Neis and her husband provided Daniel with the nurturing, peaceful environment he needed.
“When he came to us the simple change of not being with so many children made a difference,” she recalled. “To see where Daniel is at this point in his life is amazing. Every day I’m blessed because he is a good student, smart, and kind to others.”
Before his adoption was finalized in 2010, Neis gave birth to a daughter, Penelope, now a seventh grader at Holy Trinity Catholic School in Grapevine. When questions understandably arise about Daniel’s birth mother, his parents respond by telling their son, “She couldn’t take care of you and we’re just so thankful she had you.”
The Neises’ adoption journey proves sometimes God has a plan for your life you can’t imagine.
“Daniel is ours. Being adopted is something we don’t even think about,” his mom gushed. “We just got him a little different way.”
Not everyone has the moxie to welcome a sibling group from the foster system into their home. But a confident Augustina Madu-Odidika had the role model of an unselfish caregiver to follow.

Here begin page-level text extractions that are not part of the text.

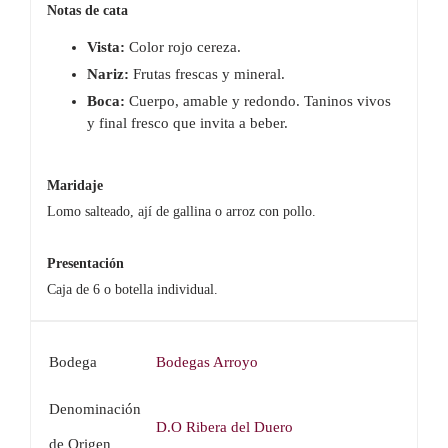
Notas de cata
Vista:
Color rojo cereza.
Nariz:
Frutas frescas y mineral.
Boca:
Cuerpo, amable y redondo. Taninos vivos
y final fresco que invita a beber.
Maridaje
Lomo salteado, ají de gallina o arroz con pollo.
Presentación
Caja de 6 o botella individual.
Bodega
Bodegas Arroyo
Denominación
D.O Ribera del Duero
de Origen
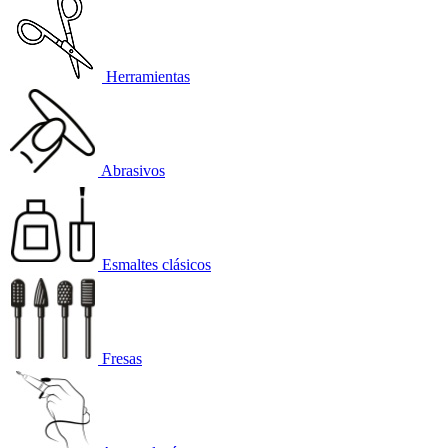
Herramientas
Abrasivos
Esmaltes clásicos
Fresas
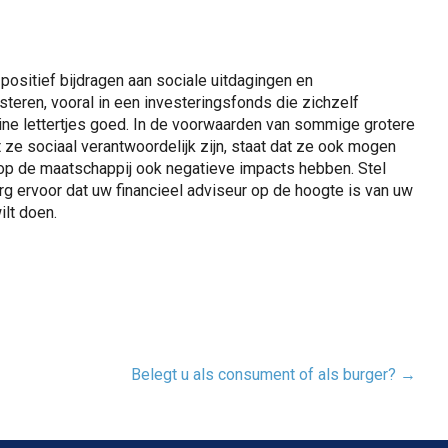
positief bijdragen aan sociale uitdagingen en
teren, vooral in een investeringsfonds die zichzelf
eine lettertjes goed. In de voorwaarden van sommige grotere
ze sociaal verantwoordelijk zijn, staat dat ze ook mogen
n op de maatschappij ook negatieve impacts hebben. Stel
org ervoor dat uw financieel adviseur op de hoogte is van uw
ilt doen.
Belegt u als consument of als burger?
→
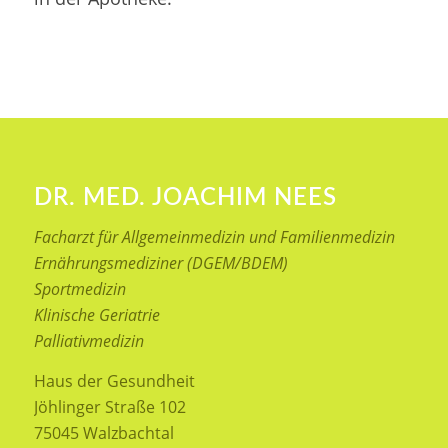
DR. MED. JOACHIM NEES
Facharzt für Allgemeinmedizin und Familienmedizin
Ernährungsmediziner (DGEM/BDEM)
Sportmedizin
Klinische Geriatrie
Palliativmedizin
Haus der Gesundheit
Jöhlinger Straße 102
75045 Walzbachtal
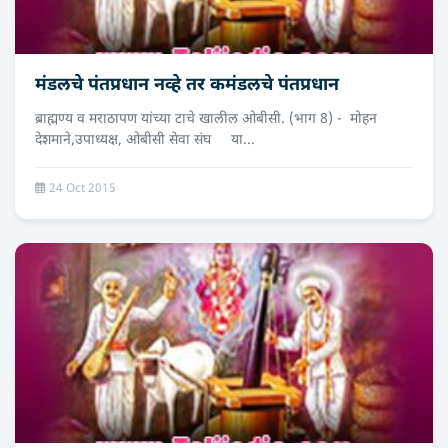
मंडलचे पंतप्रधान नव्हे तर कमंडलचे पंतप्रधान
ब्राह्मण्य व मराठापण यांच्या टाचे खालील ओबीसी. (भाग 8) - मोहन
देशमाने,उपाध्‍यक्ष, ओबीसी सेवा संघ या...
24 Oct 2015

“My inspiration is always my mother,” said the St. Bartholomew parishioner who watched the matriarch cook and care for village women and everyone else in Biafra, Africa. “She did so much with so little. I have much more living in the U.S., so I thought, ‘Why can’t I raise more children?’”
Madu-Odidika and her husband, Paschal, already had two biological offspring when they decided to expand their family and contacted Catholic Charities in Dallas to begin the adoption process. A series of interviews, classes, and home visits followed.
“They started showing us children available for adoption in their system and it opened my eyes to the fact that so many have serious problems that need to be handled in a family situation and not by transferring them from one place to another,” she pointed out.
Interested at first in a single child, the former teacher and school administrator began reviewing the profiles of sibling groups Catholic Charities did not want to separate. A trio of two boys and a girl — ages 6, 5, and 4 — caught her attention.
“They were surrendered to CPS because of abuse and neglect,” said Madu-Odidika, who was overjoyed when the final adoption papers were signed in 2012. “I knew it would be a lot of work because of the psychological issues children come with.”
To say life got busy is an understatement. In addition to an increase in household expenses and a larger grocery bill, the children’s soccer and school schedules kept the mom of five on her feet from morning until night. She also spent considerable time teaching the new family members personal hygiene habits, table manners, and prayers. Now teenagers, both boys are altar servers and her daughter sings in the church choir.
No child is perfect and there were challenges over the years, but Madu-Odidika is confident lives were changed.
“They would not have the goals they have now if they were left in the [foster] environment,” she said.
Raised with love and encouragement, her children have a positive outlook and know there are things they can achieve in life.
“The biggest thing I have given them is hope,” Madu-Odidika said. “With prayer, hard work, and a little psychology, anyone can help a child.”